## WHAT THIS TASK INVOLVES
Read the records below. Copy each line where the string "return" occurs.

.....

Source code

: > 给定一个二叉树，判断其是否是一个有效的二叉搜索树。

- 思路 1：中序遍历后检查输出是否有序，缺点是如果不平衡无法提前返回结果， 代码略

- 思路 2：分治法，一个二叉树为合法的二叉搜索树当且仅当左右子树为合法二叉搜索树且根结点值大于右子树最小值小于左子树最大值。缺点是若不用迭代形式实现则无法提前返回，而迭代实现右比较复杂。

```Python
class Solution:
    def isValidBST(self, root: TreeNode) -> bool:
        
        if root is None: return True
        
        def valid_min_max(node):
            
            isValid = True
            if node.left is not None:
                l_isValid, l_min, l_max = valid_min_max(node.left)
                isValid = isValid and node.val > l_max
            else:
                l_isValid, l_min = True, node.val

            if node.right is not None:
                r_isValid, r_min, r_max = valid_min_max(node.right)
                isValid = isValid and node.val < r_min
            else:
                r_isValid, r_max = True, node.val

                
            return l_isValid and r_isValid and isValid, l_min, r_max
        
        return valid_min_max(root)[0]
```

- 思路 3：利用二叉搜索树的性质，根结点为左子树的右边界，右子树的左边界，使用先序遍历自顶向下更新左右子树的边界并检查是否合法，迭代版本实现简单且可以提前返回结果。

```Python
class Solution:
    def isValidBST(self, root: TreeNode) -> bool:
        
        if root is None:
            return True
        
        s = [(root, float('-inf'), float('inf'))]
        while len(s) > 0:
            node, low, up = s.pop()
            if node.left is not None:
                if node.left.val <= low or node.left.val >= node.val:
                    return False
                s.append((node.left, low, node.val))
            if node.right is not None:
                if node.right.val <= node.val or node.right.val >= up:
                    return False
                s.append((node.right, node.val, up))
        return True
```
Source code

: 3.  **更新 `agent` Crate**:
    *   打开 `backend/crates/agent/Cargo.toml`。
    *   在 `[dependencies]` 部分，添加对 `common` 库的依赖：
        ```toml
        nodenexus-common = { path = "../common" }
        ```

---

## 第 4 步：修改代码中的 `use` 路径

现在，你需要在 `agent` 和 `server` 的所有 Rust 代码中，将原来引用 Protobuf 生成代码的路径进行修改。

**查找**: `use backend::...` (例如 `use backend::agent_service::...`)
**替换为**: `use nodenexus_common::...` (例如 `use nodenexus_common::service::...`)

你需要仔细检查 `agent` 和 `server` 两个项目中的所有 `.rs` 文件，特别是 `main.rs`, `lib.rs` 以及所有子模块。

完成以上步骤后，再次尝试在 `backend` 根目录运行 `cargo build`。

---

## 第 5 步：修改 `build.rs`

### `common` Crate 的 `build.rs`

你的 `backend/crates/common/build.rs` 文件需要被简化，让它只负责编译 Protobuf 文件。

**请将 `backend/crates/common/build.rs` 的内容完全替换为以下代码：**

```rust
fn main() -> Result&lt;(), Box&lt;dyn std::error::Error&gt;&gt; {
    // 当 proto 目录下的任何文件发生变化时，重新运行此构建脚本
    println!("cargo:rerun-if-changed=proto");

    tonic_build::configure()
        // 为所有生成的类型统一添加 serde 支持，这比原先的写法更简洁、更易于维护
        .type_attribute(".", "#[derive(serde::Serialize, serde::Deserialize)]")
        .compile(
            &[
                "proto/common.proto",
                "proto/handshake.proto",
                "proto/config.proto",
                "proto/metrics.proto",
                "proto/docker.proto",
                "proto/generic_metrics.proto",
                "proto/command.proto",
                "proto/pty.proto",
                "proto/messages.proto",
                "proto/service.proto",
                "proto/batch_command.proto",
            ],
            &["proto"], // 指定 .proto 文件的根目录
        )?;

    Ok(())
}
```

.....

## EXERCISE SOLUTION
        if root is None: return True
            return l_isValid and r_isValid and isValid, l_min, r_max
        return valid_min_max(root)[0]
            return True
                    return False
                    return False
        return True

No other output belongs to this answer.